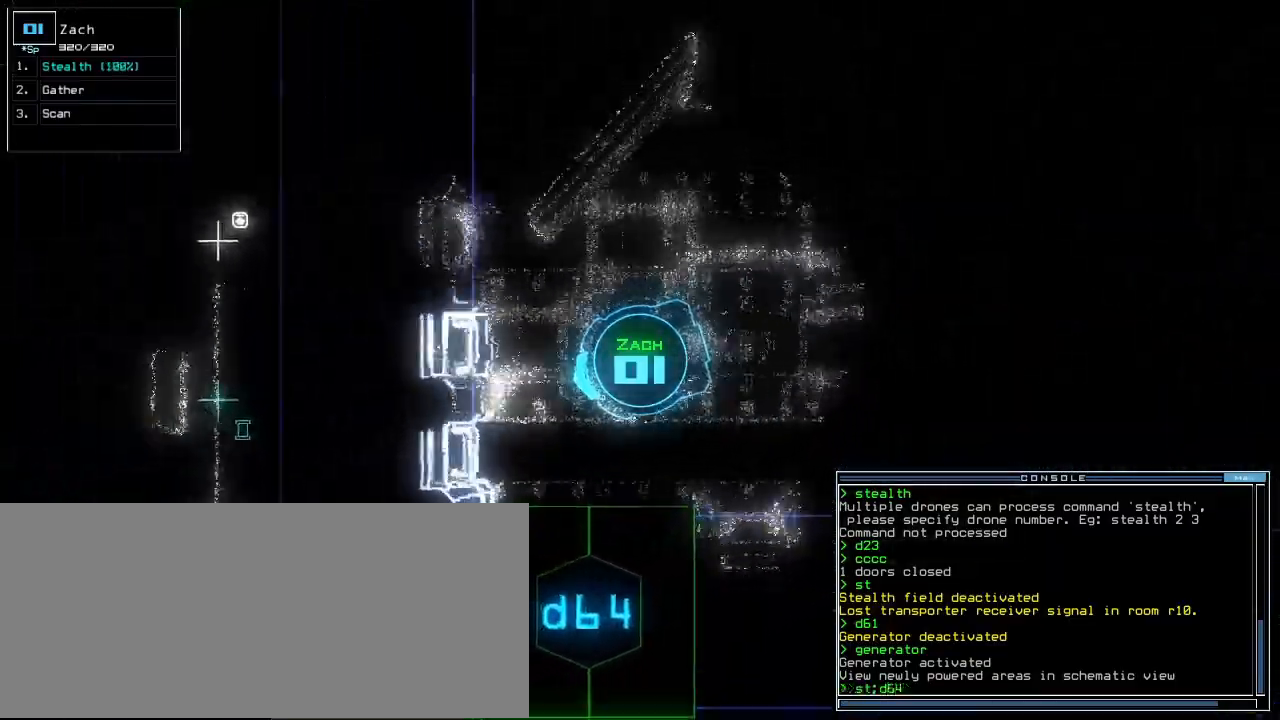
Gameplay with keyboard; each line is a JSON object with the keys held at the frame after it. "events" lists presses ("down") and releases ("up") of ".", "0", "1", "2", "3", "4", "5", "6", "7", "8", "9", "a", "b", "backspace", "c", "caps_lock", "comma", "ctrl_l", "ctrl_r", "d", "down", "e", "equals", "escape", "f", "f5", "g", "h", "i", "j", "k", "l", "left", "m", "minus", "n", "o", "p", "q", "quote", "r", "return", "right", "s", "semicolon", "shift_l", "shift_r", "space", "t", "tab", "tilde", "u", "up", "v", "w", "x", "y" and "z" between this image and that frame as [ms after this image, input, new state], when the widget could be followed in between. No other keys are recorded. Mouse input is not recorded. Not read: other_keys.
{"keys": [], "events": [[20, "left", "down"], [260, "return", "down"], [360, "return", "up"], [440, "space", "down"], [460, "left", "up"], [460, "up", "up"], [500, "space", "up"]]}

• • • •

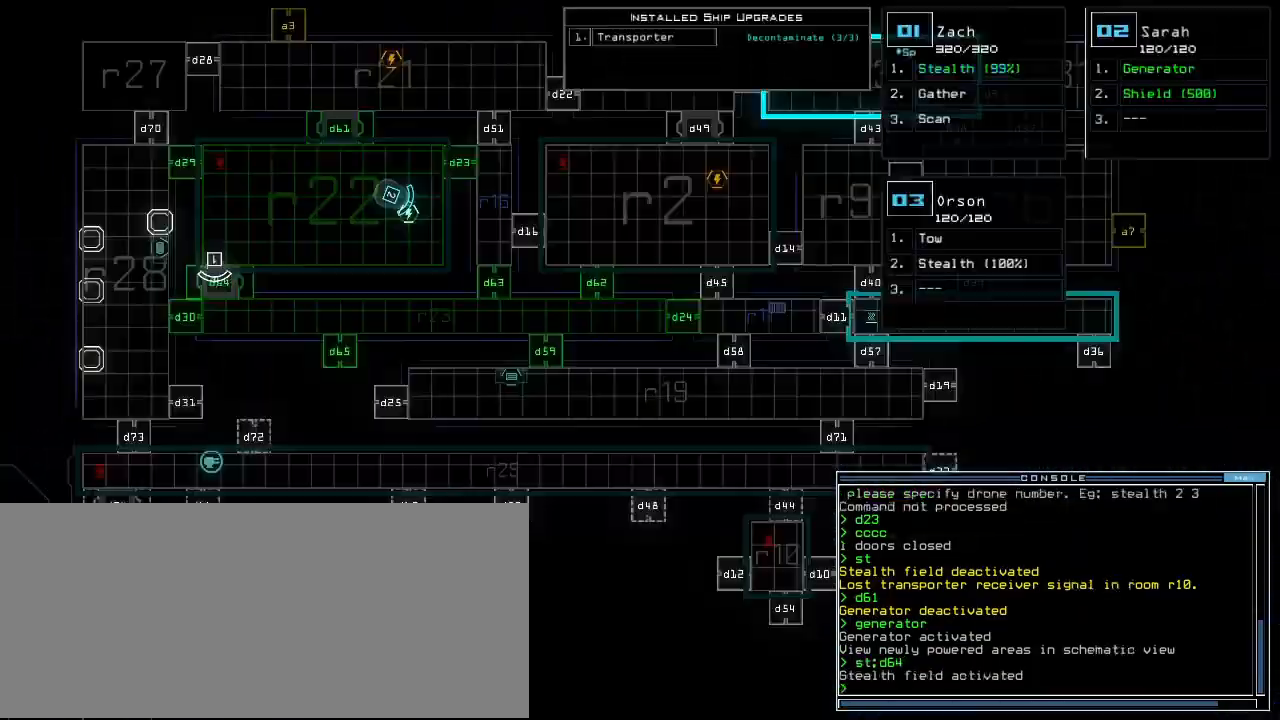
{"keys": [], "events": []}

• • • •

- **Task to complete**: Wherever the word "return" appears in the records above, copy that line.

- **Result for this task**:
Gameplay with keyboard; each line is a JSON object with the keys held at the frame after it. "events" lists presses ("down") and releases ("up") of ".", "0", "1", "2", "3", "4", "5", "6", "7", "8", "9", "a", "b", "backspace", "c", "caps_lock", "comma", "ctrl_l", "ctrl_r", "d", "down", "e", "equals", "escape", "f", "f5", "g", "h", "i", "j", "k", "l", "left", "m", "minus", "n", "o", "p", "q", "quote", "r", "return", "right", "s", "semicolon", "shift_l", "shift_r", "space", "t", "tab", "tilde", "u", "up", "v", "w", "x", "y" and "z" between this image and that frame as [ms after this image, input, new state], when the widget could be followed in between. No other keys are recorded. Mouse input is not recorded. Not read: other_keys.
{"keys": [], "events": [[20, "left", "down"], [260, "return", "down"], [360, "return", "up"], [440, "space", "down"], [460, "left", "up"], [460, "up", "up"], [500, "space", "up"]]}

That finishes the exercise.